Actually, Bush has a long track record of Clintonian jujitsu. He took education—and a hoary liberal slogan—away from the Democrats with his "No Child Left Behind" act. The Department of Homeland Security was a Democratic idea, which he opposed, until he embraced it. If congressional Republicans can stop squabbling among themselves, Bush could well enter his re-election campaign having accomplished that most ancient and moldy of Democratic dreams, a new prescription-drug benefit for the elderly. His would be a fairly lousy benefit, but no one will notice because the program doesn't begin until 2006. So why doesn't Bush take the plunge on taxes? A matter of honor, say those familiar with the President's thinking—who also acknowledge that if he did rescind some of the tax cuts, it would raise Bush's poll ratings, gut the opposition and perhaps even guarantee his re-election. But Bush won't do it, I am told, because it would undermine all the Republicans in Congress who voted for the tax cuts and because it is precisely the sort of thing Clinton would do—and did do in 1993 when he walked away from his btu tax proposal after Democrats in the House had voted for it. "Next time the White House needed support on a tough vote," a Republican told me, "it might not be there."

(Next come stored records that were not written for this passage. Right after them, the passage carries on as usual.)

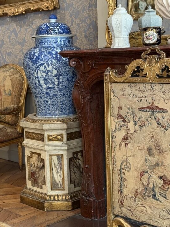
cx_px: 74
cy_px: 112
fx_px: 452
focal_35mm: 69
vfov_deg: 28.2
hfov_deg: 21.3
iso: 250
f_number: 1.78
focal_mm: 6.76
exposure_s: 1/50
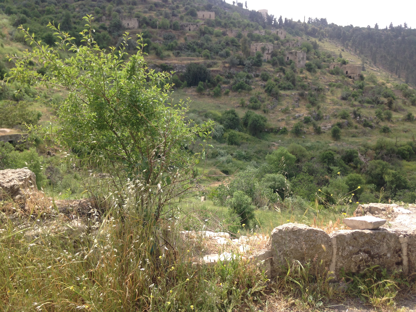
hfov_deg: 55.4
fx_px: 397
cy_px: 156
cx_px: 208
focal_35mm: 33
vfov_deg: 42.9
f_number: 2.4
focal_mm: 4.12
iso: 50
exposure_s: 1/763
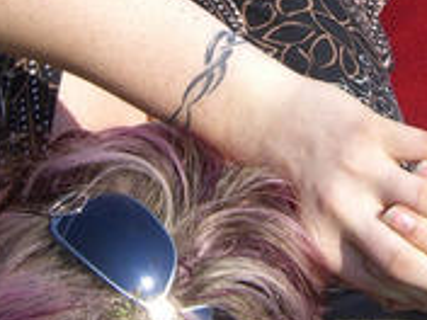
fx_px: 1702
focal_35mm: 138
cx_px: 281
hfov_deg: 14.3
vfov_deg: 10.6
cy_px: -15
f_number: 4.3
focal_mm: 6.2
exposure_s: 1/640
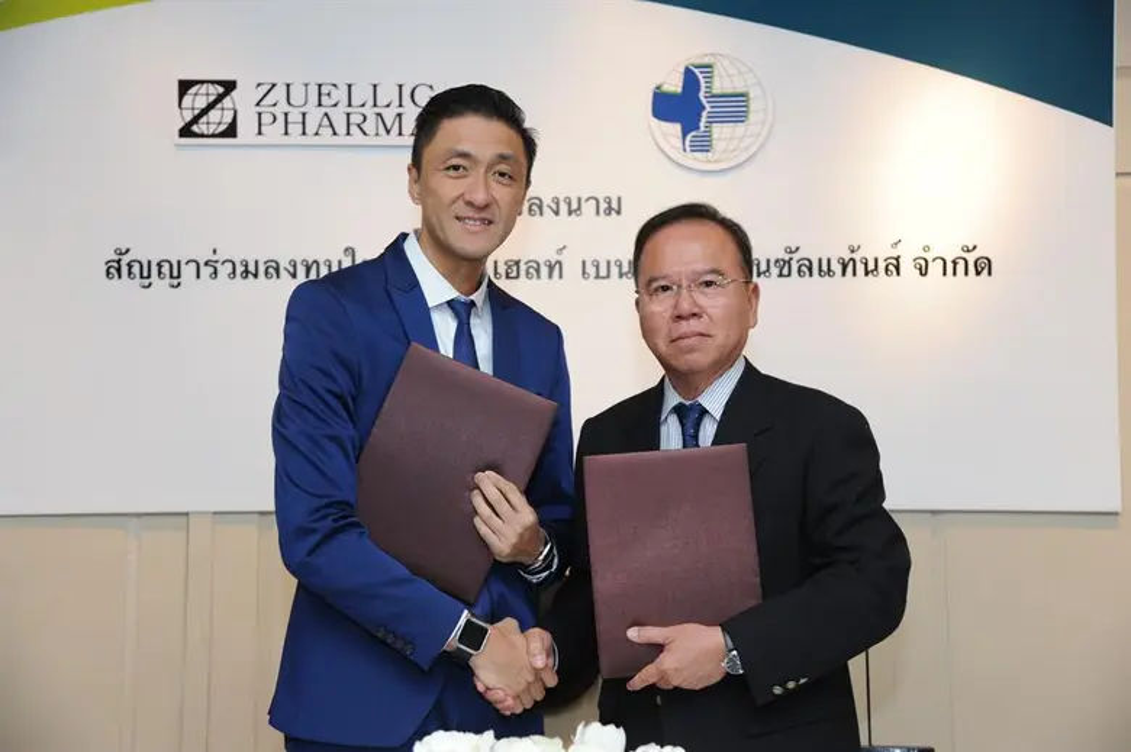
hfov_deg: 36.3
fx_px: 1727
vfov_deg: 24.6
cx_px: 566
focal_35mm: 55
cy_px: 376
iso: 1250
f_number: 4.5
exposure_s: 1/125
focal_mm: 55
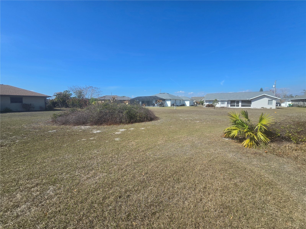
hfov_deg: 106.2
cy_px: 114
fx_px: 115
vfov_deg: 89.9
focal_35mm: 13
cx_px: 153
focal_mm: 2.2
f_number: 2.2
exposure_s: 1/2607
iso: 50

Perhaps, but I can think of two other reasons. Tax cutting is a matter of Republican theology; it is as close to the heart of the g.o.p.'s Sun Belt base as abortion is to the Democrats' legions of secular feminists. There is also a bit of family history here. Another President Bush once, famously, promised no new taxes. George W. Bush has not only been assiduous about doing the opposite in office of what Bill Clinton did, but also the opposite of what George H.W. Bush did. On the tax issue, as on the Gulf War, Oedipus rules.